ISLAMABAD (Reuters) - La police pakistanaise a fait usage de grenades lacrymogènes et de balles de caoutchouc dimanche à Islamabad pour disperser une manifestation interdite contre les caricatures du prophète Mahomet.
Echaudé par les débordements et les violences qui ont émaillé des manifestations similaires dans le pays, le gouvernement fédéral avait annoncé la veille qu'il ne tolérerait plus aucun rassemblement dans la capitale.
Mais le Muttahida Majlis-i-Amal, principale alliance islamiste du pays, avait maintenu son appel à défiler dimanche après-midi.
Le président du mouvement, Qazi Hussain Ahmed, a été arrêté dimanche et placé en résidence surveillée à Lahore, dans l'est du Pakistan, avant qu'il puisse se rendre à Islamabad où il devait conduire le cortège.
Un autre dirigeant de cette coalition de six formations islamistes, Fazul-ur-Rehman, et une trentaine de ses partisans, dont des parlementaires, ont été contraints par la police de se disperser alors qu'ils s'étaient regroupés à l'une des principales entrées d'Islamabad.
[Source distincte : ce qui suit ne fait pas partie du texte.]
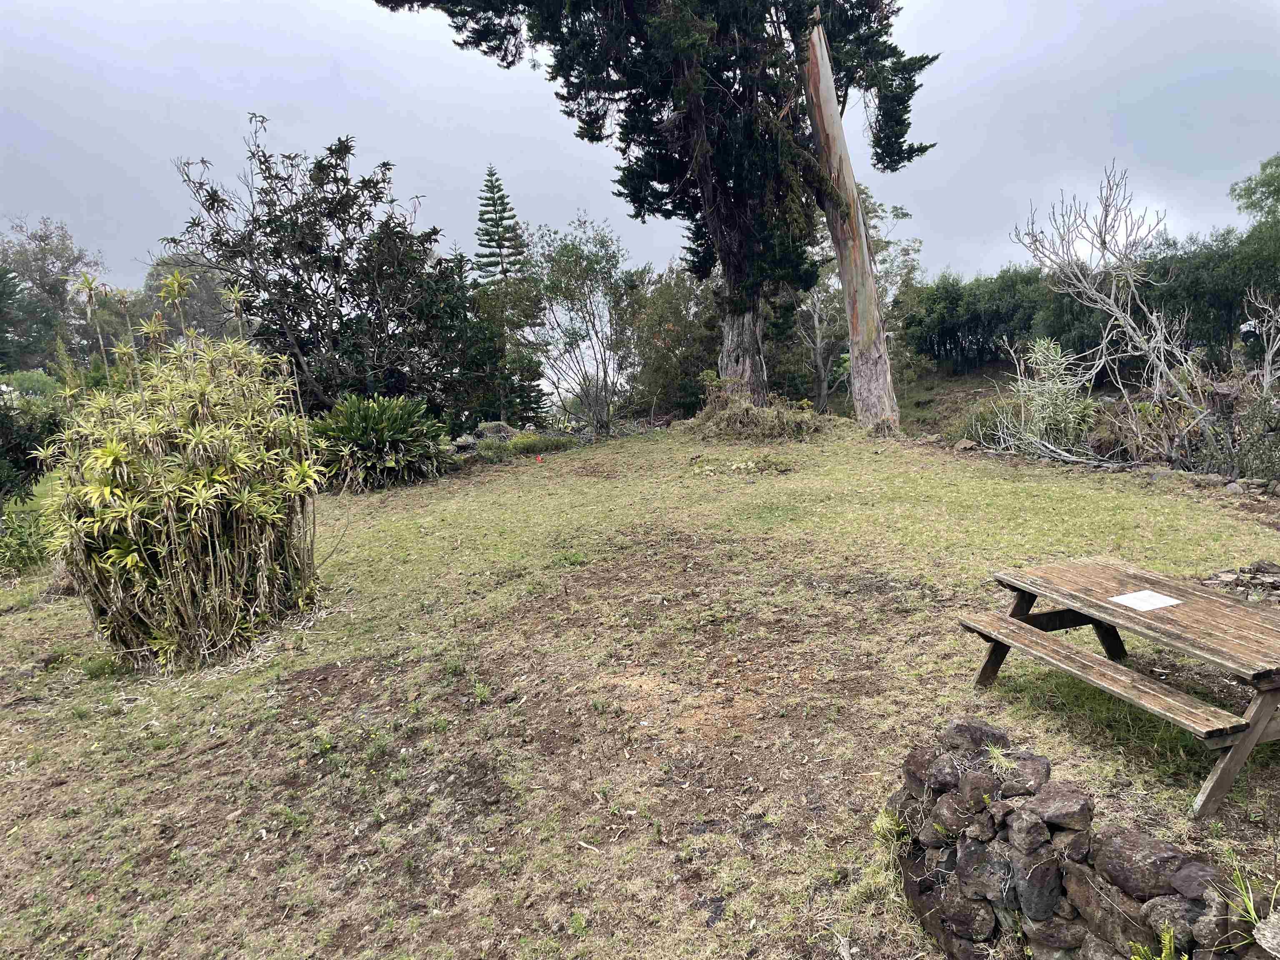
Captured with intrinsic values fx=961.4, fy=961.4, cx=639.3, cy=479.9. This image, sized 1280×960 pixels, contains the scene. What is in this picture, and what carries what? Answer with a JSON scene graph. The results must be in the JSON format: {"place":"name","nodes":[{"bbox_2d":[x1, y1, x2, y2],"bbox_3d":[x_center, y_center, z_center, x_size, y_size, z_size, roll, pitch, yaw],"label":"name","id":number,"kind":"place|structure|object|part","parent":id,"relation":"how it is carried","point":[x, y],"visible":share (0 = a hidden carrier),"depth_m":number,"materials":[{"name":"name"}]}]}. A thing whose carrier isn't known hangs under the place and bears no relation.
{"place":"outdoors","nodes":[
{"label":"outdoors","id":0,"kind":"place"},
{"bbox_2d":[0,405,1279,959],"label":"lawn","id":1,"kind":"structure","parent":0,"point":[48,611],"materials":[{"name":"green plant"}]},
{"bbox_2d":[0,504,55,576],"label":"shrub","id":2,"kind":"object","parent":1,"relation":"on","point":[22,549],"visible":0.77,"depth_m":8.83,"materials":[{"name":"green plant"}]},
{"bbox_2d":[0,371,67,507],"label":"shrub","id":3,"kind":"object","parent":1,"relation":"on","point":[51,428],"visible":0.74,"depth_m":11.00,"materials":[{"name":"green plant"}]},
{"bbox_2d":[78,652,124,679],"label":"weed","id":4,"kind":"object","parent":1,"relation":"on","point":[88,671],"visible":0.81,"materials":[{"name":"green plant"}]},
{"bbox_2d":[39,271,322,669],"bbox_3d":[-2.924,-0.076,6.173,2.023,2.546,2.164,-1,8,-1],"label":"shrub","id":5,"kind":"object","parent":1,"relation":"on","point":[152,523],"visible":0.99,"depth_m":5.82,"materials":[{"name":"green plant"}]},
{"bbox_2d":[167,115,495,415],"bbox_3d":[-5.111,-2.973,16.139,4.841,5.698,4.921,6,11,41],"label":"tree","id":6,"kind":"object","parent":1,"relation":"on","point":[279,251],"visible":0.93,"depth_m":15.32,"materials":[{"name":"plant"}]},
{"bbox_2d":[307,394,452,491],"bbox_3d":[-3.586,-0.506,12.924,2.494,1.328,2.461,-1,8,-1],"label":"shrub","id":7,"kind":"object","parent":1,"relation":"on","point":[364,426],"visible":0.92,"depth_m":12.51,"materials":[{"name":"green plant"}]},
{"bbox_2d":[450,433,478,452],"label":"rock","id":8,"kind":"object","parent":1,"relation":"on","point":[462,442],"visible":0.74,"depth_m":15.61,"materials":[{"name":"grey stone"}]},
{"bbox_2d":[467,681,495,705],"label":"weed","id":9,"kind":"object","parent":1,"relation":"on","point":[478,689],"visible":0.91,"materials":[{"name":"green plant"}]},
{"bbox_2d":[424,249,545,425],"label":"dark shrub","id":10,"kind":"object","parent":1,"relation":"on","point":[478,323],"visible":0.62,"depth_m":19.03,"materials":[{"name":"green plant"}]},
{"bbox_2d":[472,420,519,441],"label":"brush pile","id":11,"kind":"object","parent":1,"relation":"on","point":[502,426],"visible":0.61,"depth_m":16.79,"materials":[{"name":"grey stone"}]},
{"bbox_2d":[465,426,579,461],"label":"low shrub","id":12,"kind":"object","parent":1,"relation":"on","point":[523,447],"visible":0.68,"depth_m":15.41,"materials":[{"name":"green plant"}]},
{"bbox_2d":[534,452,542,463],"bbox_3d":[-1.508,-0.308,14.360,0.120,0.221,0.108,-1,8,-1],"label":"red flag","id":13,"kind":"object","parent":1,"relation":"on","point":[539,458],"visible":0.99,"depth_m":14.31,"materials":[{"name":"red"}]},
{"bbox_2d":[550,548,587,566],"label":"weed","id":14,"kind":"object","parent":1,"relation":"on","point":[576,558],"visible":0.87,"depth_m":7.65,"materials":[{"name":"green plant"}]},
{"bbox_2d":[508,215,637,437],"bbox_3d":[-1.226,-2.941,19.272,3.049,4.568,2.968,6,11,41],"label":"small tree","id":15,"kind":"object","parent":1,"relation":"on","point":[605,372],"visible":0.99,"depth_m":18.89,"materials":[{"name":"plant"}]},
{"bbox_2d":[374,0,941,421],"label":"large tree","id":16,"kind":"object","parent":1,"relation":"on","point":[910,157],"visible":0.93,"depth_m":14.72,"materials":[{"name":"plant"}]},
{"label":"trunk","id":17,"kind":"part","parent":16,"relation":"part of","materials":[{"name":"wood"}]},
{"bbox_2d":[625,262,722,417],"bbox_3d":[1.097,-3.164,23.297,3.696,4.314,3.762,-1,8,-1],"label":"shrub","id":18,"kind":"object","parent":1,"relation":"on","point":[671,305],"visible":0.68,"depth_m":22.55,"materials":[{"name":"green plant"}]},
{"bbox_2d":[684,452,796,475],"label":"patch","id":19,"kind":"object","parent":1,"relation":"on","point":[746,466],"visible":0.93,"depth_m":11.67,"materials":[{"name":"green plant"}]},
{"bbox_2d":[692,384,833,442],"bbox_3d":[1.686,-0.947,14.232,2.515,0.979,2.377,-1,8,-1],"label":"dry shrub","id":20,"kind":"object","parent":1,"relation":"on","point":[743,412],"visible":0.86,"depth_m":13.91,"materials":[{"name":"brown plant"}]},
{"bbox_2d":[800,2,899,433],"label":"tree trunk","id":21,"kind":"object","parent":1,"relation":"on","point":[851,353],"visible":0.92,"materials":[{"name":"wood"}]},
{"bbox_2d":[796,190,924,413],"bbox_3d":[4.826,-4.250,23.928,4.326,5.947,4.208,-6,10,-32],"label":"tree","id":22,"kind":"object","parent":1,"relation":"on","point":[822,391],"visible":0.68,"depth_m":23.50,"materials":[{"name":"plant"}]},
{"bbox_2d":[953,437,979,451],"bbox_3d":[4.318,-0.463,12.693,0.339,0.193,0.346,-7,11,-36],"label":"rock","id":23,"kind":"object","parent":1,"relation":"on","point":[968,445],"visible":0.93,"depth_m":12.59,"materials":[{"name":"grey stone"}]},
{"bbox_2d":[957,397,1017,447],"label":"shrub","id":24,"kind":"object","parent":1,"relation":"on","point":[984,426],"visible":0.55,"depth_m":13.94,"materials":[{"name":"green plant"}]},
{"bbox_2d":[982,336,1100,459],"bbox_3d":[5.466,-0.997,12.887,1.798,1.851,1.844,7,12,44],"label":"shrub","id":25,"kind":"object","parent":1,"relation":"on","point":[1045,375],"visible":0.8,"depth_m":12.71,"materials":[{"name":"green plant"}]},
{"bbox_2d":[952,557,1279,820],"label":"picnic table","id":26,"kind":"object","parent":1,"relation":"on","point":[1260,708],"visible":0.99,"depth_m":3.82,"materials":[{"name":"brown wood"}]},
{"bbox_2d":[1107,588,1181,611],"bbox_3d":[2.127,0.508,4.062,0.240,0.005,0.228,-1,8,-1],"label":"paper","id":27,"kind":"object","parent":26,"relation":"on","point":[1143,603],"visible":0.99,"depth_m":4.06,"materials":[{"name":"white paper"}]},
{"label":"leg","id":28,"kind":"part","parent":26,"relation":"part of","materials":[{"name":"brown wood"}]},
{"bbox_2d":[1007,161,1279,472],"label":"bare shrub","id":29,"kind":"object","parent":1,"relation":"on","point":[1161,364],"visible":0.98,"depth_m":11.61,"materials":[{"name":"plant"}]},
{"bbox_2d":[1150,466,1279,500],"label":"stone border","id":30,"kind":"object","parent":1,"relation":"on","point":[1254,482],"visible":0.84,"depth_m":9.44,"materials":[{"name":"grey stone"}]},
{"bbox_2d":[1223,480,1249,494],"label":"rock","id":31,"kind":"object","parent":1,"relation":"on","point":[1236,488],"visible":0.94,"depth_m":9.20,"materials":[{"name":"grey stone"}]},
{"bbox_2d":[1196,382,1279,479],"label":"shrub","id":32,"kind":"object","parent":1,"relation":"on","point":[1257,447],"visible":0.73,"depth_m":9.77,"materials":[{"name":"green plant"}]},
{"bbox_2d":[1201,560,1279,603],"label":"rock pile","id":33,"kind":"object","parent":1,"relation":"on","point":[1223,576],"visible":0.72,"depth_m":5.66,"materials":[{"name":"stone"}]},
{"bbox_2d":[1220,853,1279,949],"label":"grass tuft","id":34,"kind":"object","parent":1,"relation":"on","point":[1252,907],"visible":0.81,"depth_m":2.32,"materials":[{"name":"green plant"}]},
{"bbox_2d":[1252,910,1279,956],"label":"rock","id":35,"kind":"object","parent":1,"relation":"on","point":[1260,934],"visible":0.98,"depth_m":2.05,"materials":[{"name":"grey stone"}]},
{"bbox_2d":[0,0,1279,337],"label":"sky","id":36,"kind":"structure","parent":0,"point":[963,251],"materials":[{"name":"grey"}]},
{"bbox_2d":[884,720,1277,959],"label":"stone wall","id":37,"kind":"structure","parent":0,"point":[1058,886],"depth_m":2.52,"materials":[{"name":"grey stone"}]},
{"bbox_2d":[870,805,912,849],"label":"grass tuft","id":38,"kind":"object","parent":37,"relation":"attached to","point":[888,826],"visible":0.59,"depth_m":3.07,"materials":[{"name":"green plant"}]},
{"bbox_2d":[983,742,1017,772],"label":"grass tuft","id":39,"kind":"object","parent":37,"relation":"in","point":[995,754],"visible":0.86,"depth_m":2.74,"materials":[{"name":"green plant"}]},
{"bbox_2d":[1125,923,1181,959],"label":"fern","id":40,"kind":"object","parent":37,"relation":"attached to","point":[1167,939],"visible":0.96,"depth_m":2.25,"materials":[{"name":"green plant"}]},
{"label":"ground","id":41,"kind":"structure","parent":0},
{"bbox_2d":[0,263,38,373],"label":"tree","id":42,"kind":"object","parent":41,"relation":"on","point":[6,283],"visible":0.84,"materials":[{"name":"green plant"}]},
{"bbox_2d":[0,215,103,369],"label":"tree","id":43,"kind":"object","parent":41,"relation":"on","point":[43,240],"visible":0.79,"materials":[{"name":"green plant"}]},
{"bbox_2d":[134,257,240,344],"bbox_3d":[-16.667,-5.105,36.358,5.776,6.738,6.080,-1,8,-1],"label":"tree","id":44,"kind":"object","parent":41,"relation":"on","point":[205,294],"visible":0.42,"depth_m":34.88,"materials":[{"name":"green plant"}]},
{"bbox_2d":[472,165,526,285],"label":"conifer tree","id":45,"kind":"object","parent":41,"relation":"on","point":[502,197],"visible":0.49,"depth_m":35.91,"materials":[{"name":"plant"}]},
{"bbox_2d":[900,266,1053,370],"bbox_3d":[11.463,-4.839,29.959,6.491,3.693,5.041,-1,8,-1],"label":"hedge","id":46,"kind":"object","parent":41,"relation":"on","point":[933,299],"visible":0.67,"depth_m":29.77,"materials":[{"name":"green plant"}]},
{"bbox_2d":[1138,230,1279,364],"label":"tree","id":47,"kind":"object","parent":41,"relation":"on","point":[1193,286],"visible":0.66,"depth_m":21.72,"materials":[{"name":"green plant"}]},
{"bbox_2d":[1233,152,1279,335],"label":"tree","id":48,"kind":"object","parent":41,"relation":"on","point":[1273,181],"visible":0.9,"depth_m":20.15,"materials":[{"name":"green plant"}]}
]}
Des scènes similaires se sont répétées dans la ville, quadrillée par les forces de l'ordre qui ont multiplié les contrôles à bord d'autocars et fouillé des véhicules.
Un millier de personnes ont réussi à passer au travers du dispositif de sécurité pour se rassembler près du bazar central.
"La nation pakistanaise tout entière continuera, le monde musulman continuera à descendre dans les rues tant que nous n'aurons pas obtenu une excuse pour cet acte sinistre et la promesse qu'il ne se reproduira pas", a déclaré Fazul-ur-Rehman.
Dans la ville voisine de Rawalpindi, où des sympathisants du MMA ont incendié des pneus, la police a procédé dans la matinée à une centaine d'arrestations.
Le gouvernement fédéral a interdit cette manifestation samedi à la suite des violences qui ont marqué de précédents rassemblements et fait au moins cinq morts au cours de la seule semaine écoulée.
Dans le même temps, il a adressé une série de protestations diplomatiques aux pays européens dont des journaux ont publié les caricatures et rappelé vendredi son ambassadeur au Danemark, où ces dessins jugés blasphématoires par la communauté musulmane sont parus la première fois, en septembre dans le quotidien Jyllands-Posten.
Copenhague a annoncé dimanche qu'il avait à son tour rappelé son ambassadeur en poste à Islamabad. Dans un communiqué, le ministère des Affaires étrangères précise qu'il s'agit d'un retrait temporaire. "Il est devenu pratiquement impossible pour l'ambassadeur de faire son travail dans les circonstances actuelles", explique le ministère.
Vendredi, la représentation diplomatique du Danemark à Islamabad avait dû être fermé en raison d'une alerte à la sécurité.
La publication des caricatures a provoqué une vague d'indignation dans le monde musulman. Les manifestations ont été parfois violentes comme en Libye, où 11 personnes sont mortes, et au Nigeria, où 15 personnes ont trouvé la mort samedi. Les autorités avaient auparavant fait état de 16 victimes.
Dans une tribune publiée dimanche dans le Washington Post, le responsable du service culture du Jyllands-Posten, Flemming Rose, explique qu'il n'a jamais voulu manquer de respect à l'islam.
"Nous n'avions certainement pas l'intention de provoquer des manifestations violentes dans le monde musulman. Notre but était simplement de repousser les limites de la liberté d'expression qui semblaient en voie de restriction", écrit-il.